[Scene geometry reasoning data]
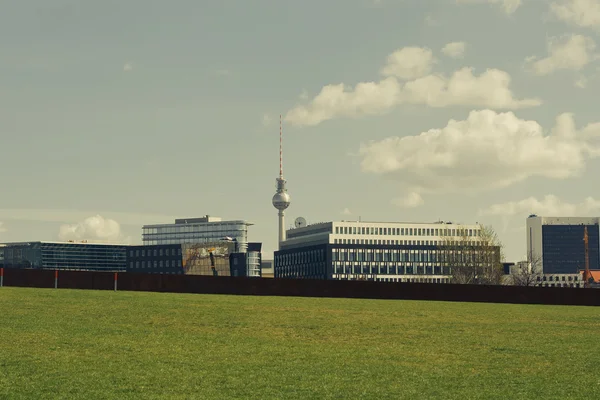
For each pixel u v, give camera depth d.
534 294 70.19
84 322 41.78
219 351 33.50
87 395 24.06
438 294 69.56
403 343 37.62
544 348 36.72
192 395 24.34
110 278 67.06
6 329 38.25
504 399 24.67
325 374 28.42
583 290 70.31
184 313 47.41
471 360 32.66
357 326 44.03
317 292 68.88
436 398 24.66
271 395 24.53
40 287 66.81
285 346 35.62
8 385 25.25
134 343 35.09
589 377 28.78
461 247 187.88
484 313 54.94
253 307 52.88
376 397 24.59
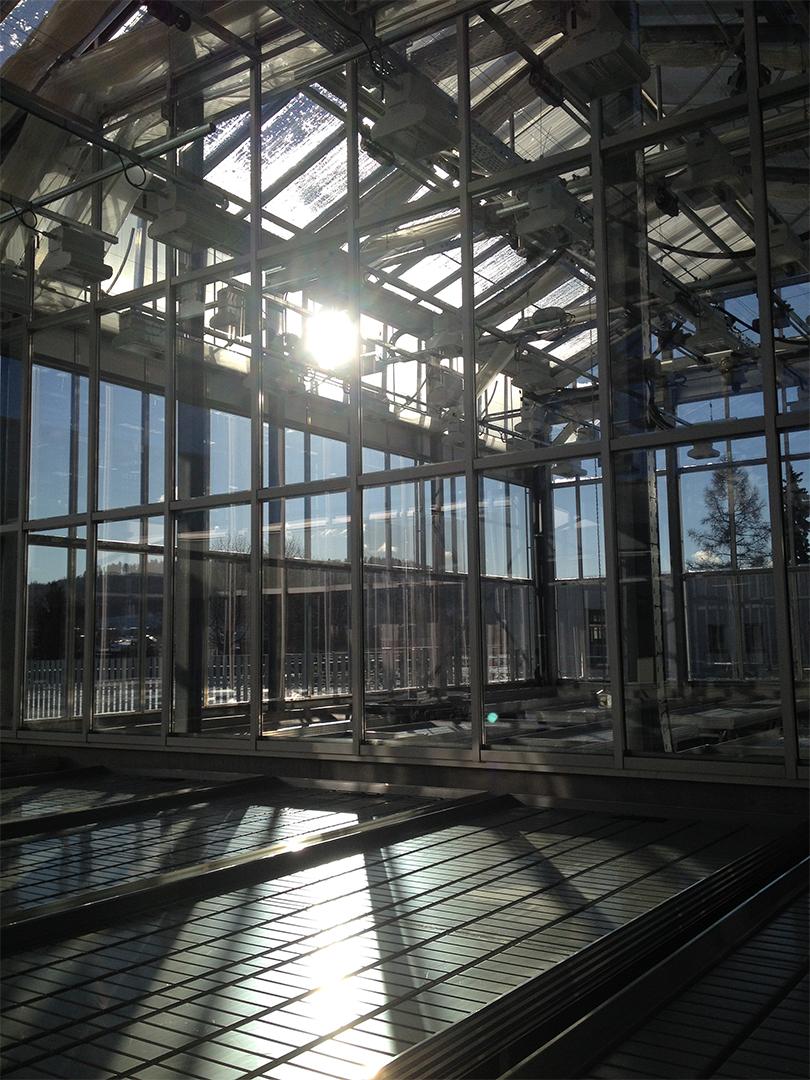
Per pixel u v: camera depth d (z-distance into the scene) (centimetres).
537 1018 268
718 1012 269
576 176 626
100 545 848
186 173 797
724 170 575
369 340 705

==

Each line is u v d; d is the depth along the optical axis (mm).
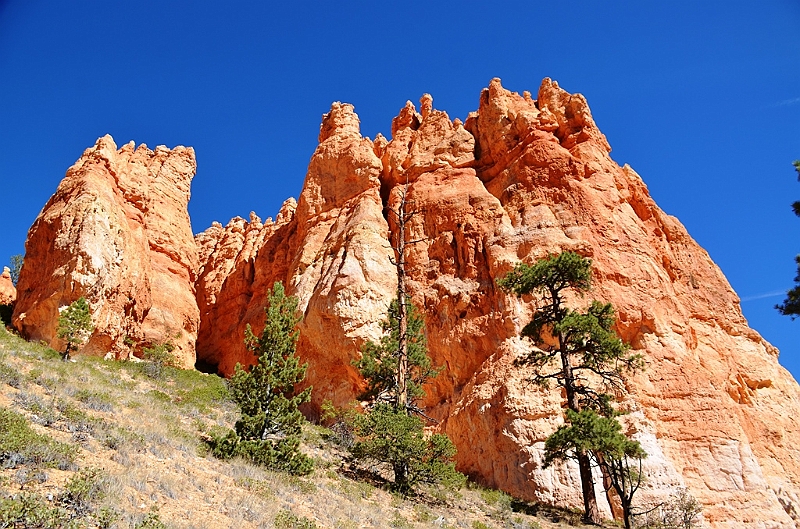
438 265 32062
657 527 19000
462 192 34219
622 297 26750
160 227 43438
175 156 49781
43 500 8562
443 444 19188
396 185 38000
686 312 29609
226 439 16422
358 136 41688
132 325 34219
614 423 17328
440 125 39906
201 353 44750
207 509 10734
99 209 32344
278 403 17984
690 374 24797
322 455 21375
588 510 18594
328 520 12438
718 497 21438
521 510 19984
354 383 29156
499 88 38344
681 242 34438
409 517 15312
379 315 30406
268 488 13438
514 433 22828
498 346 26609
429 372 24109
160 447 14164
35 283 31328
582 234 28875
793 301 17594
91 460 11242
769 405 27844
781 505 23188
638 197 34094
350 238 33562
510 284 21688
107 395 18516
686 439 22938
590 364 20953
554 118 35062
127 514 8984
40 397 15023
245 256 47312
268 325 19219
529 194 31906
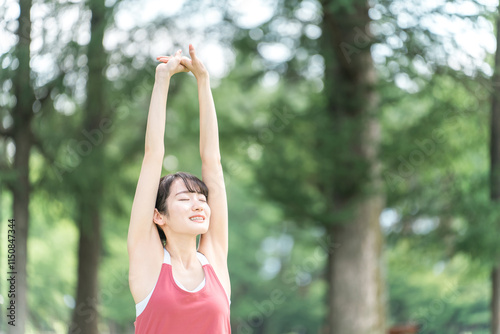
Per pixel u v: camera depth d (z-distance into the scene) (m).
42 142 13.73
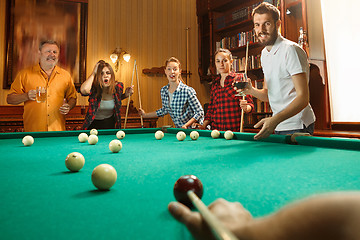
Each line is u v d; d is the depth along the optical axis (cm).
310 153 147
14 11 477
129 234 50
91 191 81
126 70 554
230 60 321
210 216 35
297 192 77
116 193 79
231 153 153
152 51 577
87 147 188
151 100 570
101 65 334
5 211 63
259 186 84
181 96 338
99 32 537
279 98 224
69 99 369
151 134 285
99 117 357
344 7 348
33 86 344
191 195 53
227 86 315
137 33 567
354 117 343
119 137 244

PROBLEM:
Repeat only the stretch of data above that runs from the line with "436 398 24.66" to the line with "369 340 705". Keep both end lines; exclude pictures.

EXERCISE ANSWER:
436 398 24.66
271 395 24.53
40 287 66.81
285 346 35.62
8 385 25.25
134 343 35.09
589 377 28.78
461 247 187.88
484 313 54.94
253 307 52.88
376 397 24.59
Per pixel u v: camera depth d (z-distance into the scene) (centimetres).
537 1018 268
718 1012 269
576 176 626
100 545 848
186 173 797
724 170 575
369 340 705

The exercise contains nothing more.